Consignes:
**1.** Répondez aux questions suivantes d'après le texte sur la régénération des forêts de montagne :
(a) Qu'est-ce qui a fortement entravé la régénération naturelle de la forêt il y a 100 à 200 ans ?
(b) Dans une pessière subalpine, sur quoi une régénération dense de l'épicéa s'installe-t-elle principalement ?
(c) Dans les Carpates polonaises, combien de fois la densité de jeunes arbres est-elle supérieure sur le bois mort par rapport au sol forestier ?
**2.** Extrayez à l'identique, dans le texte sur la régénération des forêts de montagne, le passage qui commence par les mots contenant « Dans une pessière subalpine, des » et se termine par « le sol forestier. ».

Passage extrait:
--------------------
De nombreuses forêts de montagne européennes sont des forêts de protection des populations et infrastructures contre les dangers naturels (chutes de pierres, avalanches, laves torrentielles). Pour que cette protection puisse être garantie à long terme, il faut que la régénération soit suffisante.

Il y a 100 à 200 ans, la régénération naturelle de la forêt a été fortement entravée, voire totalement stoppée par les prélèvements et le pacage. Sur de nombreux sites, ce n’est qu’après l’interdiction du pacage en forêt que la régénération a pu reprendre. Malheureusement, cela a souvent conduit à des peuplements aujourd’hui uniformes avec une faible proportion de bois mort.

La régénération naturelle dans une pessière subalpine

Dans une pessière subalpine, des facteurs comme le manque de chaleur, l’enneigement important et prolongé, le fort rayonnement solaire, l’air sec, la végétation dense au sol ou l’abroutissement entravent la régénération. Celle-ci dépend alors fortement de la présence de petits emplacements favorables. Une régénération dense de l’épicéa s’installe principalement sur du bois mort humide et sur une terre minérale.

De très nombreuses études dans le monde entier ont démontré que le bois en décomposition joue un rôle important pour la régénération en haute altitude. Dans les forêts de montagne suisses, le bois mort est particulièrement adapté à la régénération de l’épicéa. Cela a été confirmé également dans d’autres régions d’Europe. Dans les Carpates polonaises, on trouve une densité 20 fois supérieure de jeunes arbres sur le bois mort que sur le sol forestier.

Évolution temporelle de la régénération sur bois en décomposition

La plupart des études représentent un instantané d’une situation donnée. Seules quelques études prennent également en compte l’évolution temporelle de la régénération sur bois en décomposition.
--------------------
Enregistrements:
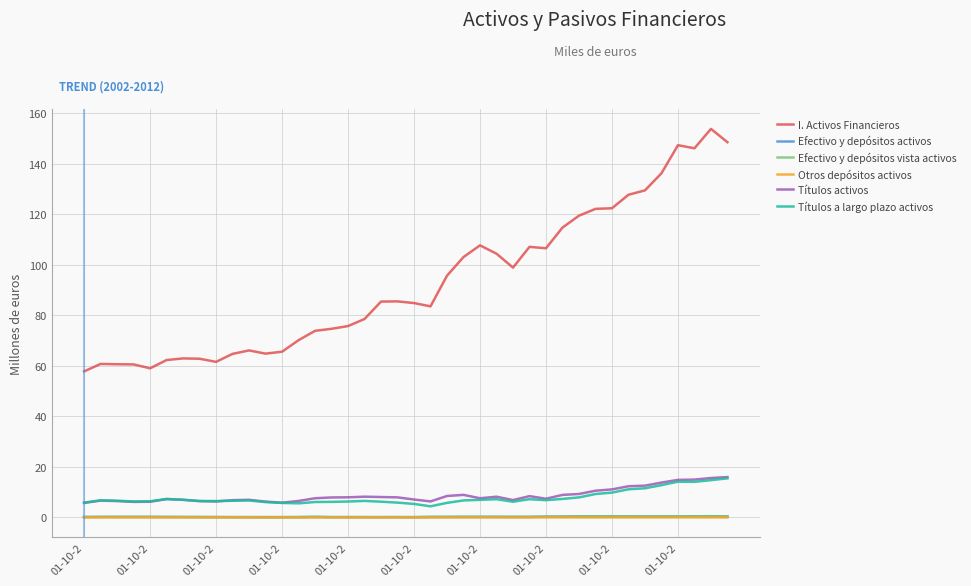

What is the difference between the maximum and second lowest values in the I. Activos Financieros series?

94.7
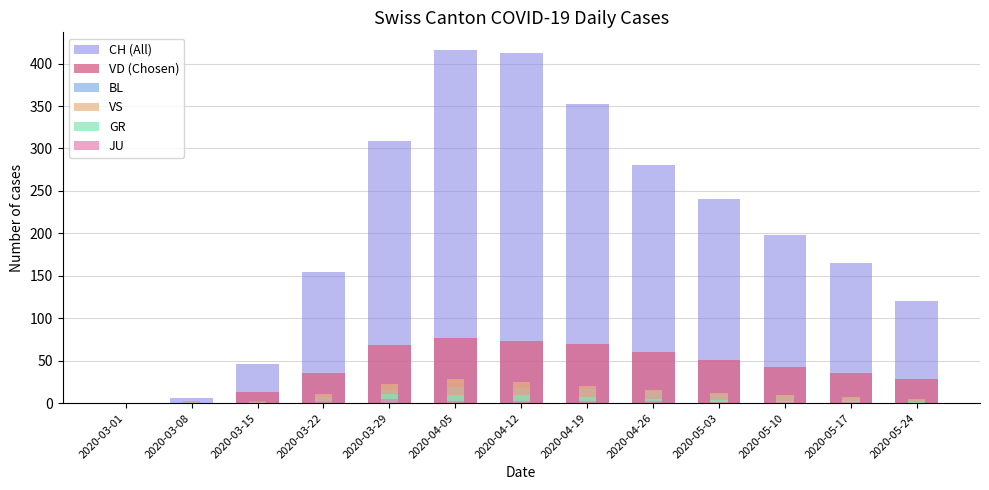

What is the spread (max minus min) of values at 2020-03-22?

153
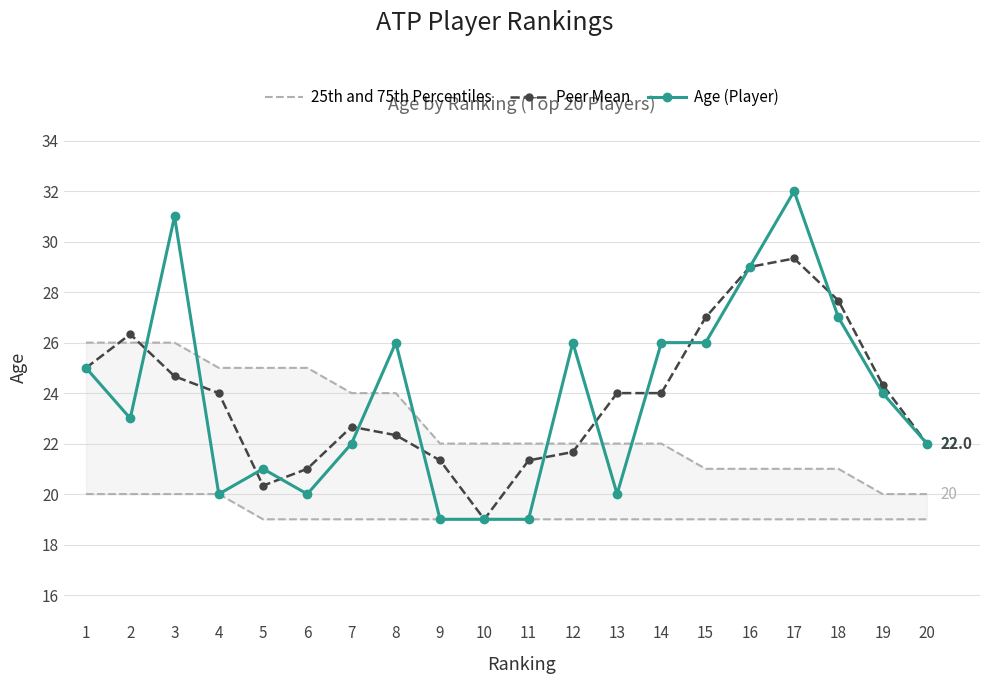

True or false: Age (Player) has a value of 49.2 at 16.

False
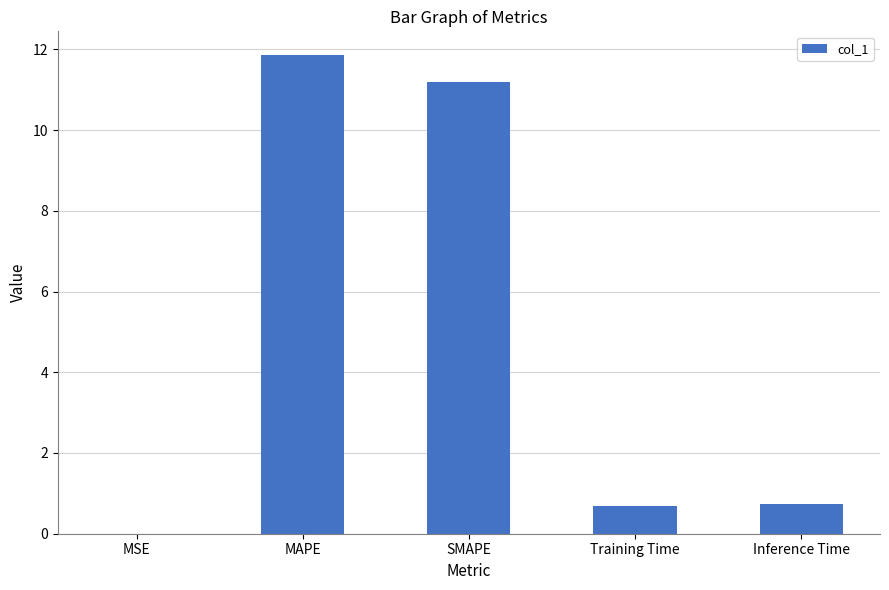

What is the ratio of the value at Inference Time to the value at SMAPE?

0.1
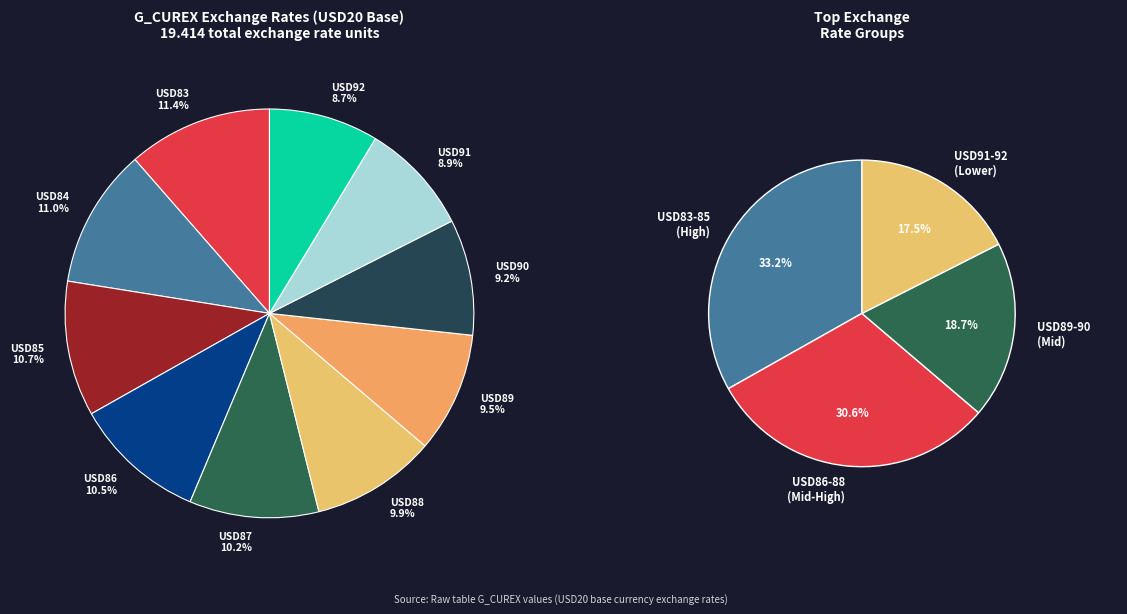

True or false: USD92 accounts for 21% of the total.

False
--------------------
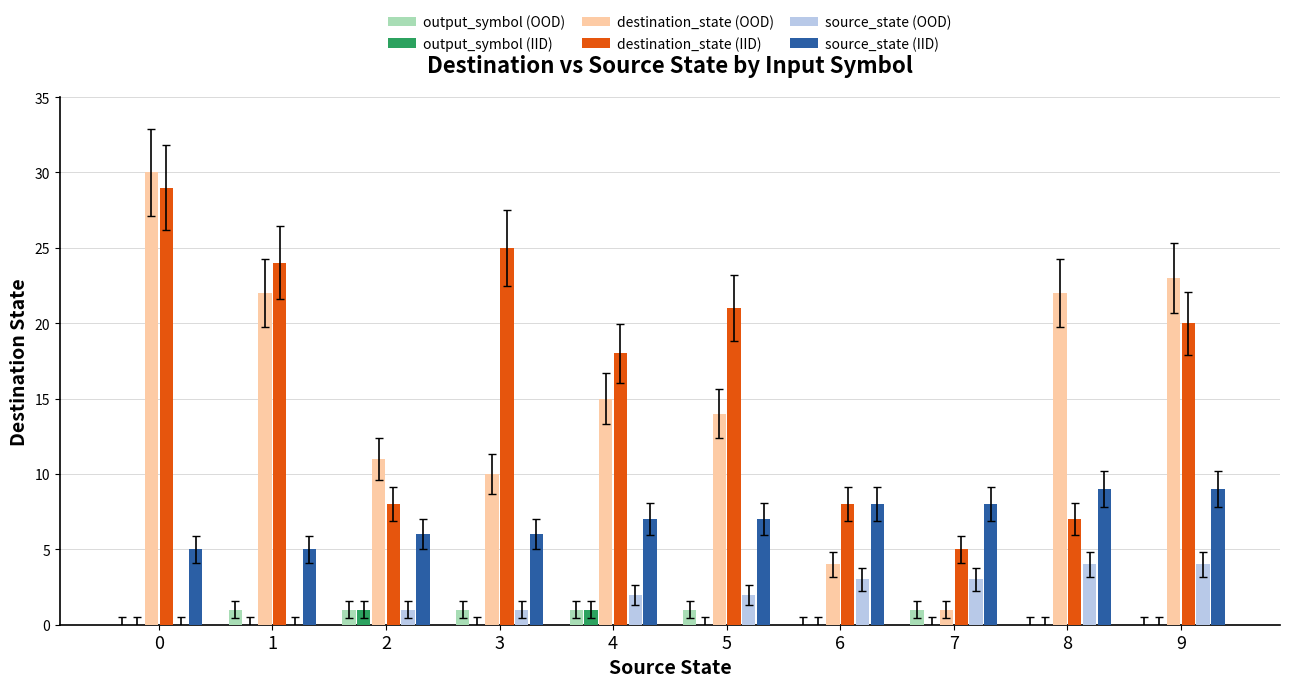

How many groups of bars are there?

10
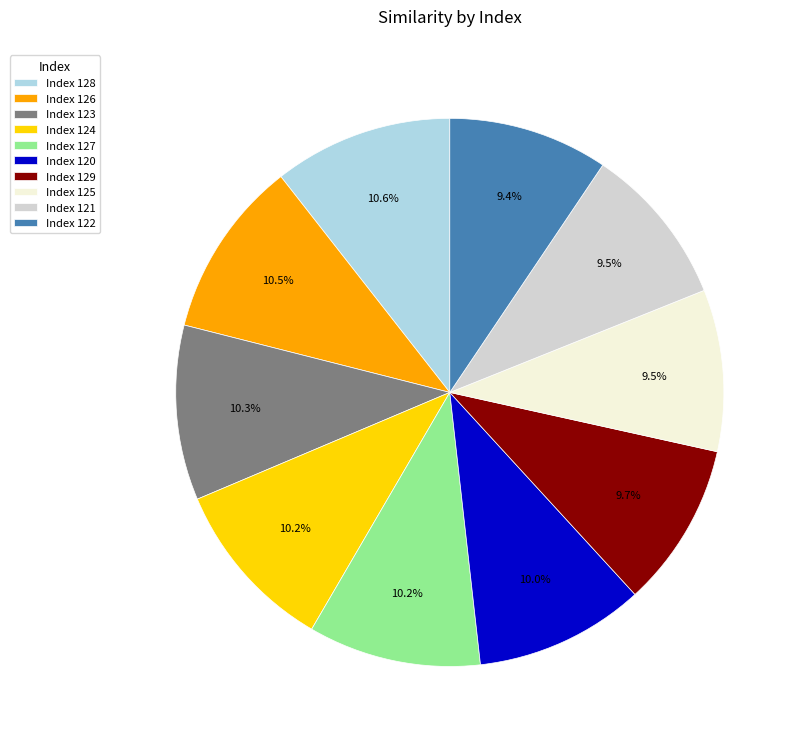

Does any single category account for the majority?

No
--------------------
Corrigé détaillé:
**1.**
(a) Les prélèvements et le pacage.
(b) Sur du bois mort humide et sur une terre minérale.
(c) 20 fois.

**2.**
Dans une pessière subalpine, des facteurs comme le manque de chaleur, l’enneigement important et prolongé, le fort rayonnement solaire, l’air sec, la végétation dense au sol ou l’abroutissement entravent la régénération. Celle-ci dépend alors fortement de la présence de petits emplacements favorables. Une régénération dense de l’épicéa s’installe principalement sur du bois mort humide et sur une terre minérale.

De très nombreuses études dans le monde entier ont démontré que le bois en décomposition joue un rôle important pour la régénération en haute altitude. Dans les forêts de montagne suisses, le bois mort est particulièrement adapté à la régénération de l’épicéa. Cela a été confirmé également dans d’autres régions d’Europe. Dans les Carpates polonaises, on trouve une densité 20 fois supérieure de jeunes arbres sur le bois mort que sur le sol forestier.